竹之内 辰也
2024年もいよいよ暮れが迫り、あっという間に過ぎ去った1年を振り返る季節となりました。この時期になると、毎年話題になるのが新語・流行語大賞です。今年ノミネートされた30語のうち、皆様はいくつご存じでしたでしょうか。私自身、半分以上が初耳でした。個人的には「50-50」が大賞に選ばれるのではと予想していましたが、結果は「ふてほど」でした。予想は外れてしまいましたが、発表を機に今年の世相を改めて実感するきっかけになったように思います。

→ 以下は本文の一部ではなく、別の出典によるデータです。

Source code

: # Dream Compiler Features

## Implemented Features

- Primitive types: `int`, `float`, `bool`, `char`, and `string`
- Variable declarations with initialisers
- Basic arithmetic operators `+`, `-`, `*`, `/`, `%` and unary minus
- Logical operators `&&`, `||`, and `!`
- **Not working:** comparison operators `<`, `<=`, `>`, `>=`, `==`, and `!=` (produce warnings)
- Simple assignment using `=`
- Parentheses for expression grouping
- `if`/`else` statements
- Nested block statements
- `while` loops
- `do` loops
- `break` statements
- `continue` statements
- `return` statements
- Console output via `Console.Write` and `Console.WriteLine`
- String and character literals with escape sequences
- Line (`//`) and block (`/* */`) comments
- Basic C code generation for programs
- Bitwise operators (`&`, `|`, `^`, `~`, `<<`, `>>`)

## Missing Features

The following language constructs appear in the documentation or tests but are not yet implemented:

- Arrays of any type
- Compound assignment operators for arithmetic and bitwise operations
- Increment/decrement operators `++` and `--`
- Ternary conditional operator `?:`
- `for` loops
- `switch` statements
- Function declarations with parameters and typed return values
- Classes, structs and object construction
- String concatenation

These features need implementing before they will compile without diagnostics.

今回のノミネート語の中で医療に関係したものとして、「マイナ保険証一本化」が取り上げられました。利便性向上や診療情報の一元化、医療の効率化を掲げて導入が進められたマイナ保険証ですが、セキュリティへの懸念や運用上の課題から普及が遅れていました。私が勤務する病院でのマイナ保険証の利用率は、オンライン資格確認ベースで71%(10月)、レセプト件数ベースで35%(9月)までようやく増えてきました。また、7月から特定健診情報と薬剤情報の電子カルテへの取得を設定しました。オンライン資格確認等システムからの読み込みには多少時間がかかりますが、他院での投薬内容は漏れなく把握できるようになり、お薬手帳のスキャンよりは正確です。専用端末の導入や高齢者、デジタル弱者への対応は医療機関にとって負担が大きいものの、これは医療DXの入り口にすぎません。この後は、電子処方箋の導入や、3文書6情報を標準化するための電子カルテ情報共有サービスの構築など、さらなる取り組みが控えています。当院でも電子処方箋の年度内導入に向けてシステムベンダーと協議中ですが、あまりの大変さに眩暈すら覚えます。しかも、これらの仕組みは医療界全体での導入が進まなければ形骸化するため、国が描く青写真を実現するには行政からのさらなるサポートが強く求められるところです。
振り返ってみると、2024年は医療DXの土台作りの1年だったと感じます。ここからも前途多難ではありますが、最終的には患者さんの利便性向上や医療の質の向上につながることを期待しています。どうぞ皆様、よいお年をお迎えください。